Even as Windsor Castle prepared for the Hal's Hope--the race was renamed from the Creme Fraiche to honor the dual grade I winner at Gulfstream who died last summer--he was battling a quarter crack that had Alexander considering skipping the 1 1/16-mile contest. But citing his light frame, Alexander opted to take a shot, and when the less than star-studded field came up heavy on front-runners, both trainer and jockey were pleased. "The race was run exactly the way I thought it would be," said Eibar Coa, noting the early pace battle between Hail the Chief, Najran, and Speed Hunter. Also in close attendance was favorite Hero's Tribute, who was caught in-tight throughout.

The pace, :23.31, :46.70, and 1:10.53, softened up the leaders when it came time for Coa to ask Windsor Castle for run. He began picking up horses heading into the turn, then when shifted to the far outside for the stretch run by Coa, Windsor Castle gobbled up the remainder of the field. He finally collared Najran near the sixteenth pole and drew off. Behind him, Saint Verre closed to be a neck better than Najran for second. The final time was 1:42.33.

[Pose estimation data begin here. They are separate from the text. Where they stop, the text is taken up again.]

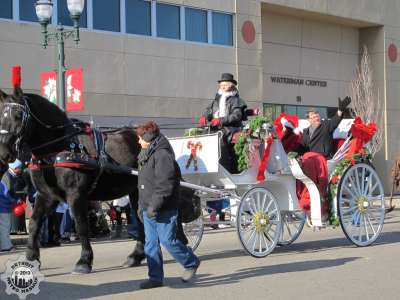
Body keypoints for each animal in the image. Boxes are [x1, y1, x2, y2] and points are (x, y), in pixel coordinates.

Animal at [0, 86, 184, 274]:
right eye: (1, 115)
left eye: (18, 115)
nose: (4, 153)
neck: (58, 150)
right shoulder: (47, 195)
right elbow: (34, 223)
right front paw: (31, 258)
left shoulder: (76, 195)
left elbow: (82, 225)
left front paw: (84, 261)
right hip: (137, 192)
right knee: (141, 220)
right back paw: (137, 256)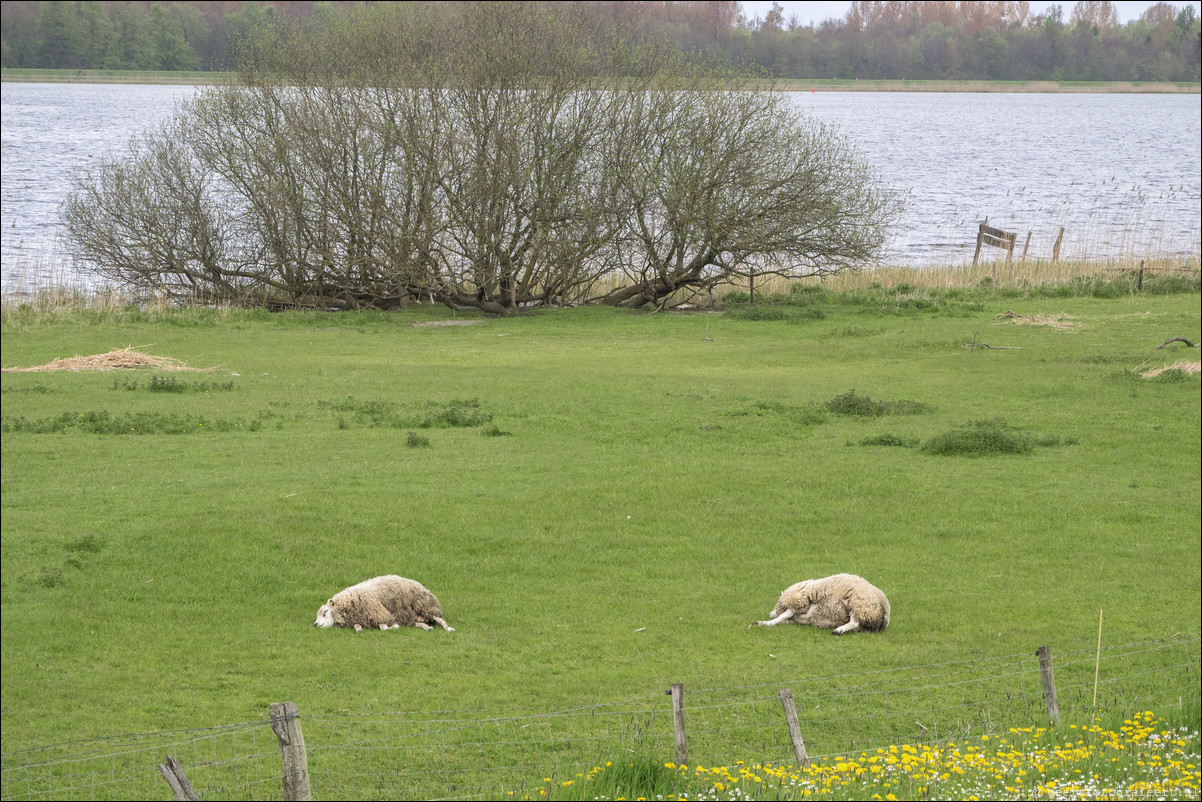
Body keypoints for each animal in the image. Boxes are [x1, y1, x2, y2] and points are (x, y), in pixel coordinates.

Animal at [312, 577, 451, 634]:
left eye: (325, 612)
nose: (315, 624)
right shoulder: (360, 618)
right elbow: (358, 626)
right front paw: (359, 629)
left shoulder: (380, 614)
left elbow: (384, 627)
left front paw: (394, 627)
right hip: (411, 616)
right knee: (418, 623)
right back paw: (427, 627)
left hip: (426, 606)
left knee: (440, 619)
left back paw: (449, 629)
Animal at [754, 574, 889, 634]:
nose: (769, 613)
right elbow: (784, 620)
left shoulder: (800, 602)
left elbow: (782, 616)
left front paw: (764, 623)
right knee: (857, 625)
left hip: (860, 604)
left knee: (854, 622)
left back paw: (838, 630)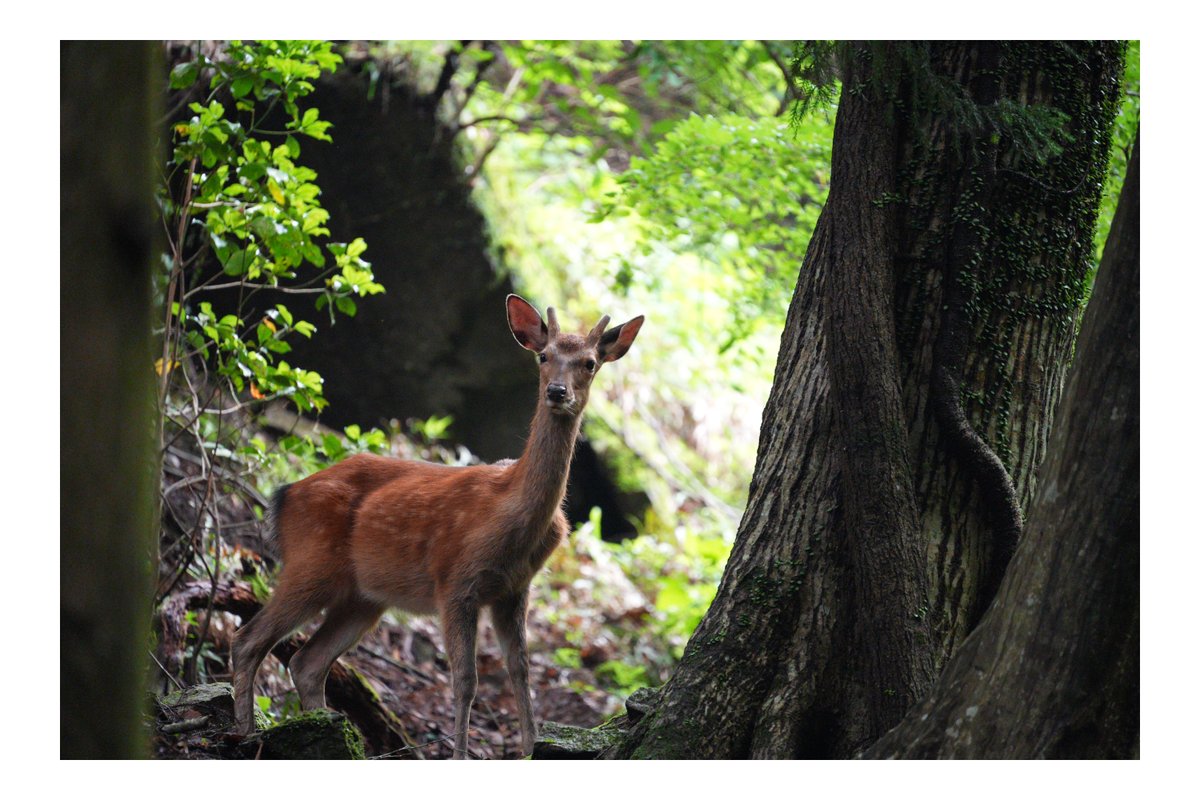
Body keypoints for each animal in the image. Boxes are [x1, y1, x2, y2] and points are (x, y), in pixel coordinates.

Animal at [231, 294, 644, 759]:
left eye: (590, 362)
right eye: (544, 356)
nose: (557, 391)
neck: (513, 515)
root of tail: (284, 495)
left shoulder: (514, 589)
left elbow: (520, 672)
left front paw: (531, 747)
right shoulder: (454, 580)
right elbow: (465, 681)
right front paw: (462, 754)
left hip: (363, 597)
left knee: (306, 661)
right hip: (310, 561)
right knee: (248, 639)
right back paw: (245, 733)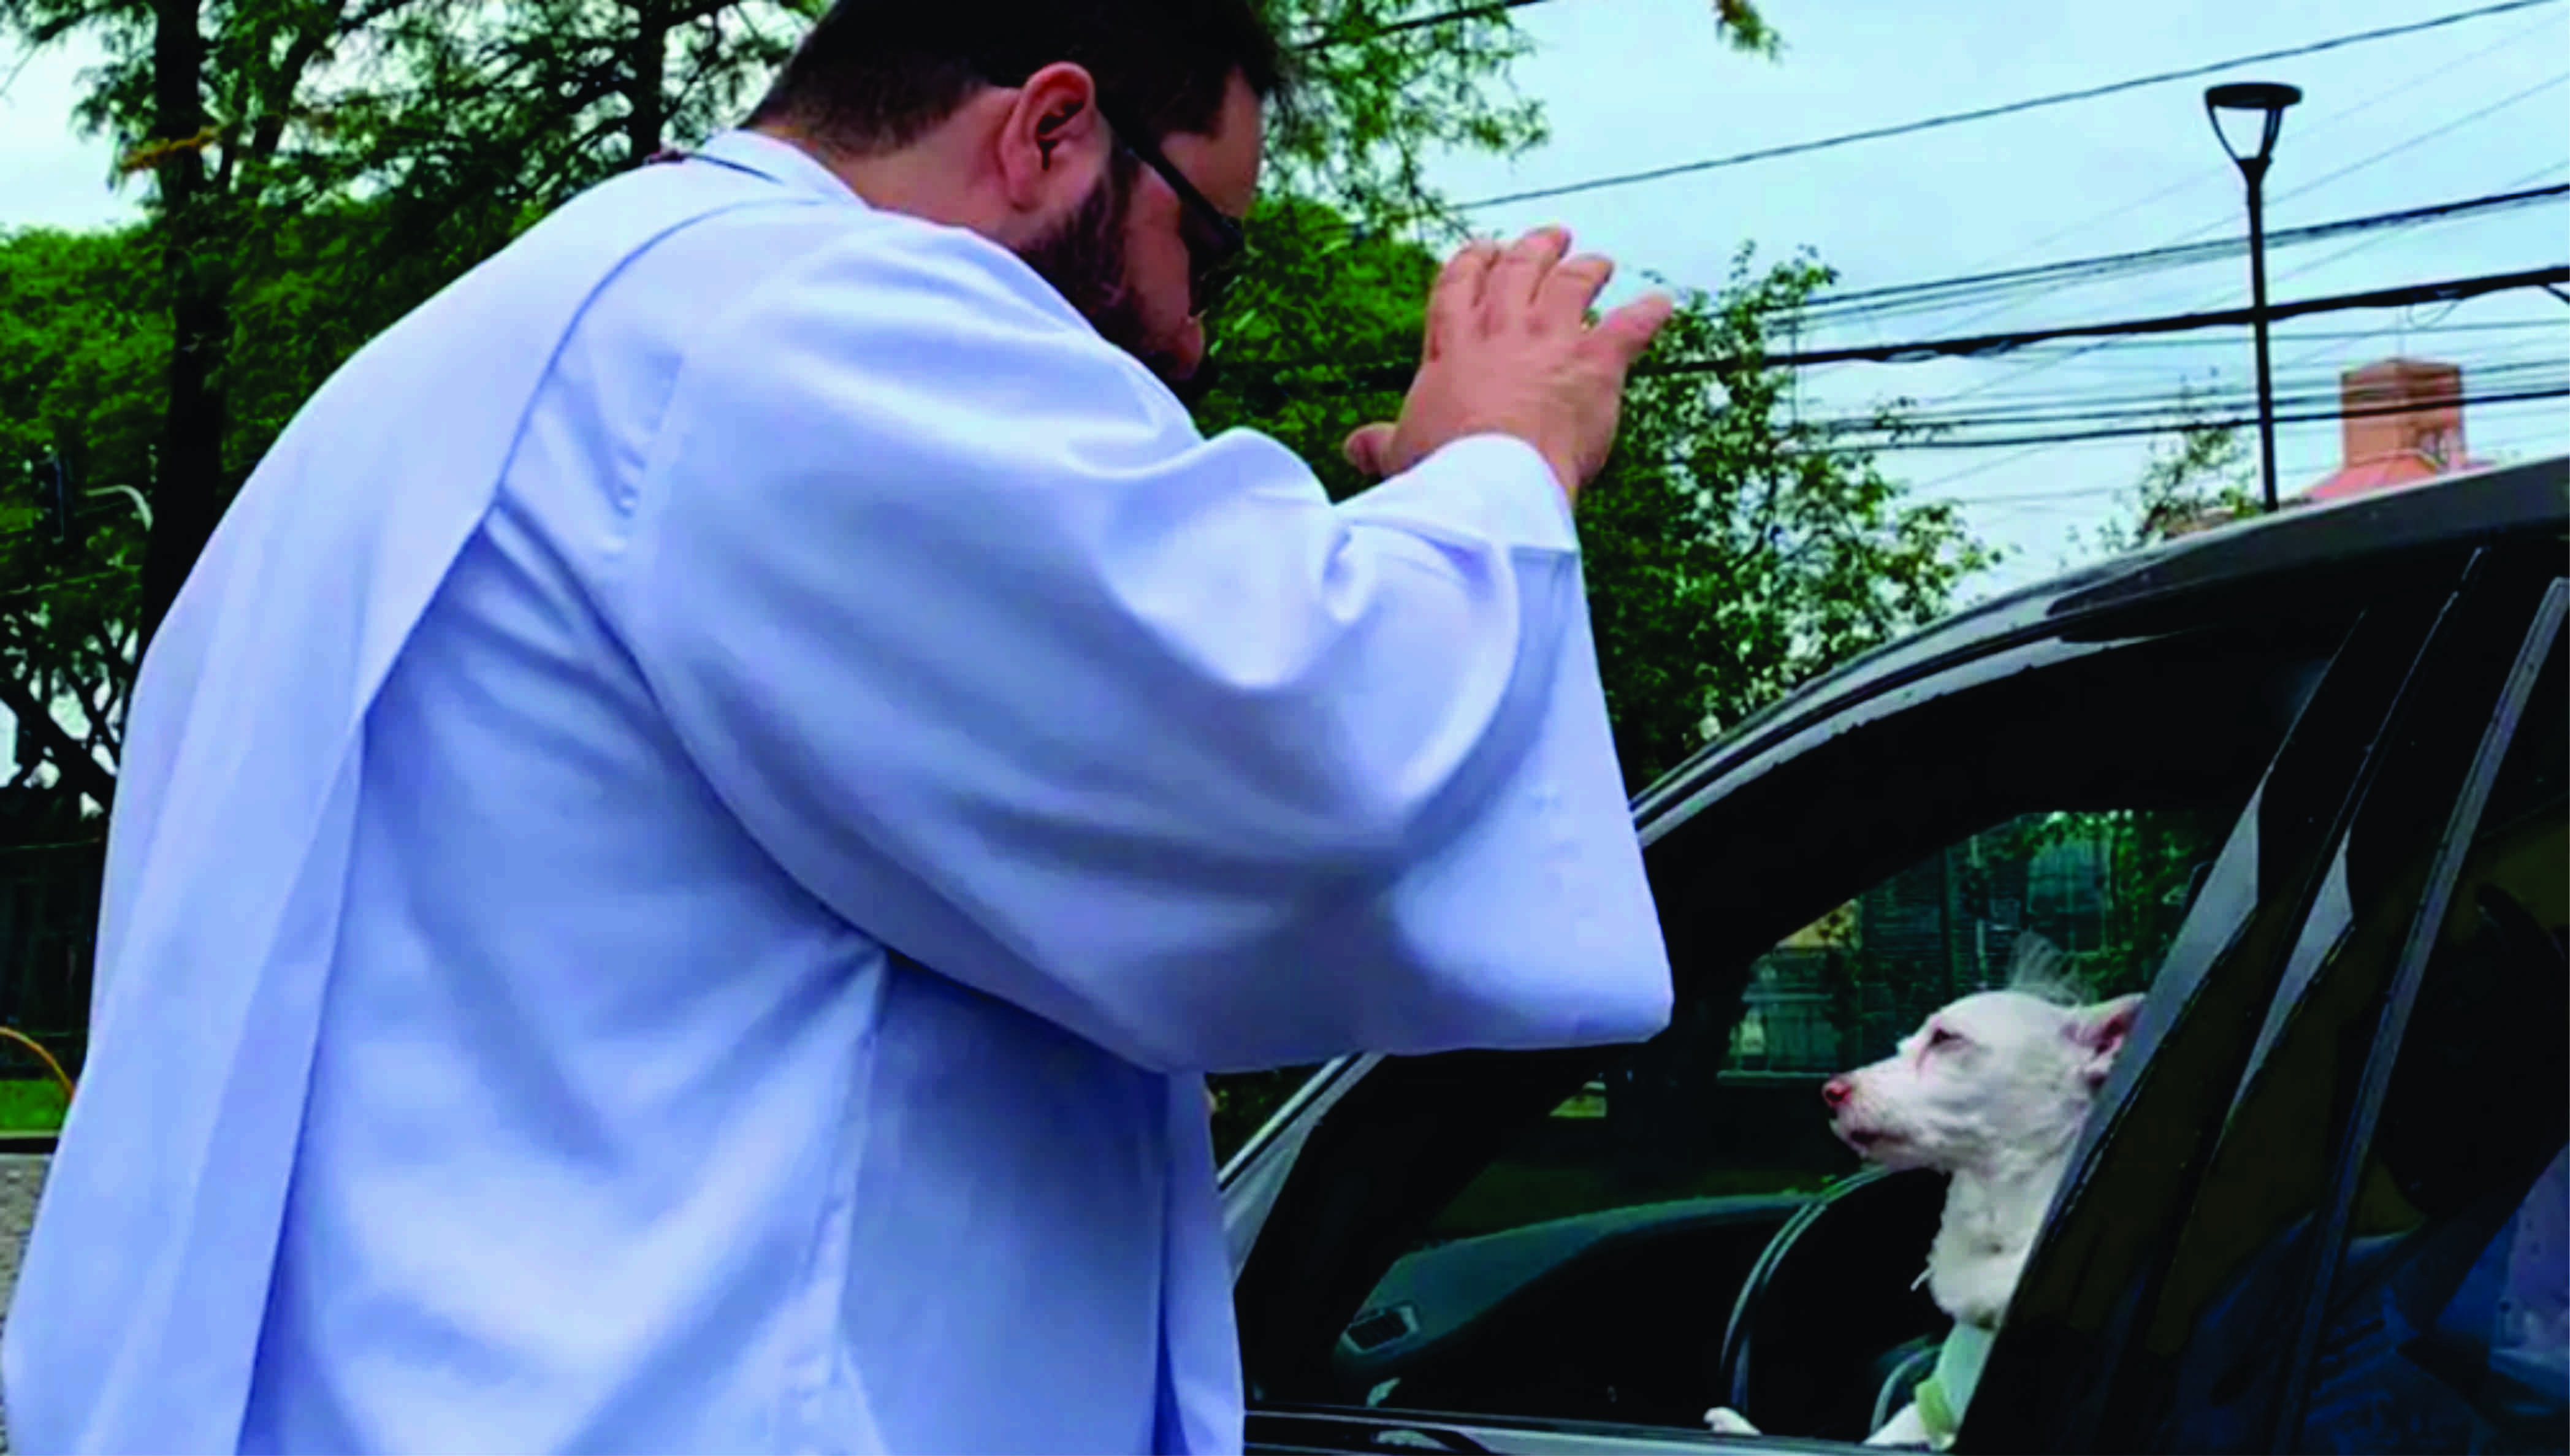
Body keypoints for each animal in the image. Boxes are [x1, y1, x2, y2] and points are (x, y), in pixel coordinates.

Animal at [1706, 940, 2148, 1448]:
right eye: (1904, 1045)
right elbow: (1880, 1436)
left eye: (1945, 1038)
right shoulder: (1928, 1406)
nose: (1830, 1091)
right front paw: (1741, 1427)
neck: (1997, 1221)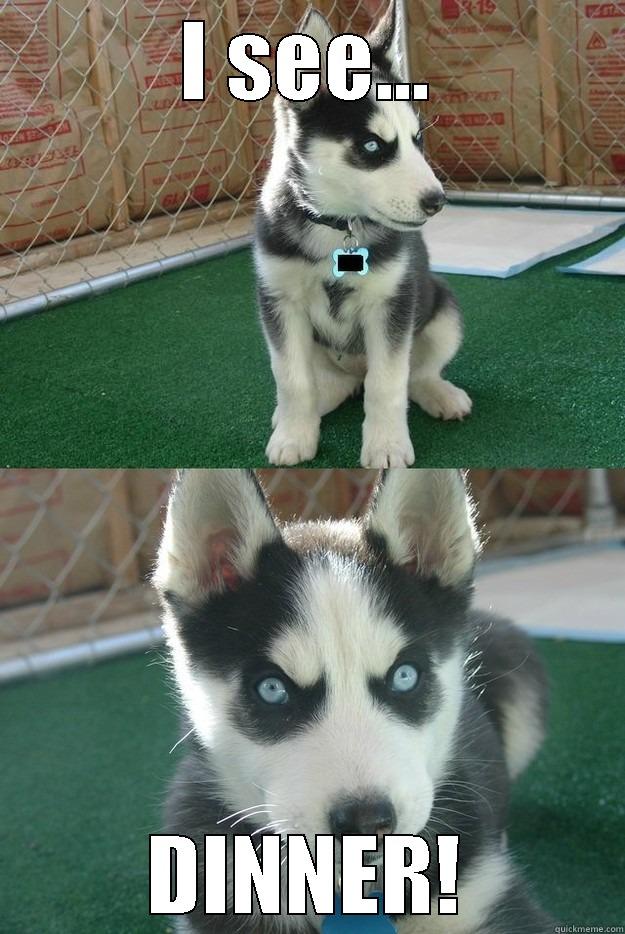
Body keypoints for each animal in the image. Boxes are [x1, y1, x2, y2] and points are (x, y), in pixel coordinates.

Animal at [256, 0, 470, 468]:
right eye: (372, 146)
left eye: (417, 139)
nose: (437, 201)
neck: (338, 226)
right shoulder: (280, 302)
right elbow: (292, 379)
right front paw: (294, 435)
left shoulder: (391, 304)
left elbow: (387, 383)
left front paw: (386, 445)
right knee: (328, 384)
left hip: (443, 310)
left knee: (414, 374)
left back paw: (440, 393)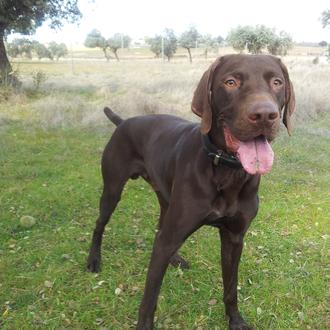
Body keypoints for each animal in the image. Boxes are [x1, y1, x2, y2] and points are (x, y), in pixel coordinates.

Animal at [86, 54, 296, 330]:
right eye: (231, 82)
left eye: (277, 82)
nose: (264, 115)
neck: (225, 171)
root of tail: (123, 122)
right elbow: (149, 298)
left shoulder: (234, 237)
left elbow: (231, 288)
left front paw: (235, 320)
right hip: (112, 189)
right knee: (100, 224)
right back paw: (93, 260)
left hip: (165, 197)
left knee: (160, 225)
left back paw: (174, 258)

"This proves he's a good horse," said Alexander. While the Hal's Hope serves as the main local prep for the Feb. 22 Donn Handicap (gr. I), Alexander was not yet ready to commit to the race. Noting the connections of Congaree were considering that spot, he concluded, "It would be awfully nice if the Donn came up with this same field, but I don't expect it will." b

Gulfstreams...
Eugene and Laura Melnyk's Harmony Lodge captured her first graded stakes score in the Jan. 12 First Lady Handicap (gr. III) at six furlongs. After a slow start, the 5-year-old daughter of Hennessy rallied around the turn and edged away for a 1 3/4-length win over Fly Me Crazy...Request for Parole, fifth in last year's Kentucky Derby (gr. I), made his 4-year-old debut a winning one in an allowance race on the turf on Jan. 8. Sam and Jeri Knighton's colt was out for more than six months following the Derby with a leg injury, and new trainer Stan Hough indicated he would likely be returned to the dirt for his next start...Glen Hill Farm's homebred Consistency bears watching following a nine-length debut score on Jan. 8. Tom Proctor trains the 4-year-old son of Unbridled...Two years ago, Mark Shuman had a single horse in training at Gulfstream. This year, teamed with owner Mike Gill, the trainer has a seemingly endless supply--with fresh ammunition at the ready. Through the meet's first eight days, Team Gill/Shuman had claimed 21 horses, with 10 others lost through shakes. Shuman has also sent out 11 winners from 34 starters.